Music Monday #130 : Alexis Marshall – Hounds in the Abyss

“Enfin”. C’est sans aucun doute le mot qu’ont dû prononcer bon nombre de fans du groupe américain culte de la scène Noise, Daughters. Mais ce ouf de soulagement ne s’avère pas être en lien direct avec le quatuor. Ce dernier fut provoqué par l’annonce tant attendue du premier album solo de son frontman : Alexis Marshall. Ce premier opus est nommé House of Lull. House of When, et paraîtra chez Sargent House Records. Cette nouvelle s’accompagne d’un single ainsi que d’un clip, dans lesquels la rédaction de Granny Smith vous propose de plonger. Bienvenue dans le 130ème chapitre de Music Monday.

La délivrance se dégageant de cette promesse s’avère être issue d’une longue, voire très longue attente. La voix de la formation originaire du Rhode Island avait déjà officiellement avancé qu’un album sous son propre nom était en préparation en août dernier. Cela aura donc mis pratiquement une année entière à être peaufiner. Un premier morceau unique était par ailleurs déjà sorti fin 2020, intitulé “Nature in Three Movements”. Permettant dès lors de faire patienter toute la fanbase de l’artiste. Mais ici, ce nouveau single est accompagné d’une date de sortie officielle et précise, le 23 juillet 2021.

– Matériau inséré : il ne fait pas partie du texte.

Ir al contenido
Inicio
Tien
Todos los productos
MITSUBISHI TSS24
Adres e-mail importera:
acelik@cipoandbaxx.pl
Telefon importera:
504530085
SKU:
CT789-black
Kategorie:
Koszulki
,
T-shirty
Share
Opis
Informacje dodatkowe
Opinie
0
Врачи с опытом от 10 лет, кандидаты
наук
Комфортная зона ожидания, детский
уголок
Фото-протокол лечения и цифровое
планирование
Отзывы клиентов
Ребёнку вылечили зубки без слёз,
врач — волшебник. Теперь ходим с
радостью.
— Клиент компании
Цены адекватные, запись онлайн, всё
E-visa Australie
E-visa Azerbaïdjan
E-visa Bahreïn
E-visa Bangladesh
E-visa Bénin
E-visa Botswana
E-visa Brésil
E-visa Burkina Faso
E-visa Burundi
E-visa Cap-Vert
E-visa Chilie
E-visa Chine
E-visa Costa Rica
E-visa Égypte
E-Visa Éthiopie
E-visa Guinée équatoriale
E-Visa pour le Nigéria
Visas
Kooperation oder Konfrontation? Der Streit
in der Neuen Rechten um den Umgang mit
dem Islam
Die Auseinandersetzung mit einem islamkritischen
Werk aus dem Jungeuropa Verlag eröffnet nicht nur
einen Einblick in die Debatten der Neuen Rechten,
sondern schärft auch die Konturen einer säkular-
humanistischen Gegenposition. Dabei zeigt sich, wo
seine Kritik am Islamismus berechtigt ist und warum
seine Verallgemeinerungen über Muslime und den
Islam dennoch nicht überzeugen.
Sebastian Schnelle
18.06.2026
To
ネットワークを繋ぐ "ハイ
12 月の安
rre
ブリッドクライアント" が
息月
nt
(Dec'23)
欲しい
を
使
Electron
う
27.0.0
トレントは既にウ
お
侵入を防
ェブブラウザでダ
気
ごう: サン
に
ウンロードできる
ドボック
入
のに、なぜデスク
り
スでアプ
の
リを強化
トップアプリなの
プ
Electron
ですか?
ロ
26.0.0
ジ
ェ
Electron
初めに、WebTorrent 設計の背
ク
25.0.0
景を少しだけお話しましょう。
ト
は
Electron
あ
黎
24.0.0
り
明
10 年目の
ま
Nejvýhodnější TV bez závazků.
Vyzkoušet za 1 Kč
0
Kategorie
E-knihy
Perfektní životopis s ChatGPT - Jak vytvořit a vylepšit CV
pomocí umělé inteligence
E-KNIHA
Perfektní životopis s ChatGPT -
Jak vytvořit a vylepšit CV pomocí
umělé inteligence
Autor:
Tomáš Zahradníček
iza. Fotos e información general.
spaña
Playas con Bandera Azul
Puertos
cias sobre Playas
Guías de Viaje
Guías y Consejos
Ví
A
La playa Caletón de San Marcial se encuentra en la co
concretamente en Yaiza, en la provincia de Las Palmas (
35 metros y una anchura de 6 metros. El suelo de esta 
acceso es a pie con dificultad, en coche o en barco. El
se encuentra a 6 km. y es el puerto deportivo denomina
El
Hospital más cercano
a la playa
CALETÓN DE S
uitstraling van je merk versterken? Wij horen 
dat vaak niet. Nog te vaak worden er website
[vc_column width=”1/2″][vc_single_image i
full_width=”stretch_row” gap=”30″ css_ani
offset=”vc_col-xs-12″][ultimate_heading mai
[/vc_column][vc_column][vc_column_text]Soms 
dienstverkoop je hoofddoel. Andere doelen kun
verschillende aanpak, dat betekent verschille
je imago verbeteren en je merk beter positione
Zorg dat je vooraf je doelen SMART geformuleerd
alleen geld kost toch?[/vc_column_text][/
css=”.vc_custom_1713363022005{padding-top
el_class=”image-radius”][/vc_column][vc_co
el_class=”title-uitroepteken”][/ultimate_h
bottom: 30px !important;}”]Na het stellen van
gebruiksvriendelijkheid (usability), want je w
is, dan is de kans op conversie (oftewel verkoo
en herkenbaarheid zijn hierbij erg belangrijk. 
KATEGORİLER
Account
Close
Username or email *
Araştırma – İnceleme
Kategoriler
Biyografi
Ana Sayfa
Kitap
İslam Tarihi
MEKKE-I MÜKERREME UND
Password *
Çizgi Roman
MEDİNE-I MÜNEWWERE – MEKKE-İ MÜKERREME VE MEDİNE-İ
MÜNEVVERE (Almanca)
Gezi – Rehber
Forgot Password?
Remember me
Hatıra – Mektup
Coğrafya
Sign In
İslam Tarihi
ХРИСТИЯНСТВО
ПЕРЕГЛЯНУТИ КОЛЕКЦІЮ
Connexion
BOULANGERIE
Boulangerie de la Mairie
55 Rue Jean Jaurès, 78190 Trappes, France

Cette piste promotionnelle, appelée “Hounds in the Abyss”, s’inscrit directement dans le style d’Alexis Marshall. Les fans de Daughters ne seront donc absolument pas désabusés par cette dernière. On retrouve une base reposant sur des percussions très droites, froides et archaïques. Accompagnées par une ligne instrumentale déstabilisante et bruitiste. Le chant du vocaliste de Providence demeure toujours être focalisé sur un ton monotone, austère. Articulé de manière à provoquer un certain malaise. Il faut dire que le style adopté est très loin des carcans auxquels on nous a toujours habitués. Il peut même paraître comme hors de la clé du morceau, tant il peut être erratique et ailleurs.

Crédit photo : Jeremy W.

L’ambiance du morceau demeure très incertaine, comme si un danger très sérieux et sombre planait au-dessus de nous. Les paroles suivent d’ailleurs totalement cette tendance. Ces dernières décrivent un questionnement interne, à propos de quelqu’un qui semble se tenir bien trop proche de notre narrateur. Une personne l’observant la nuit, restant proche de son domicile lorsque personne n’y est et se tenant bien trop proche de ses pairs. L’atmosphère est terriblement malsaine et très inquiétante. La dissonance mélodique vient arguer ce constat. Donnant place à une piste dérangeante. Mais cet aspect vient se mêler à un clip d’une grande sobriété. Tout de noir et blanc, présentant Alexis Marshall, chantant son psaume dans un calme olympien. Sur un fond clair, comme si cet espace représentait l’esprit du dit vocaliste, alors en pleine réflexion. Se demandant qui peut être cet individu le suivant partout.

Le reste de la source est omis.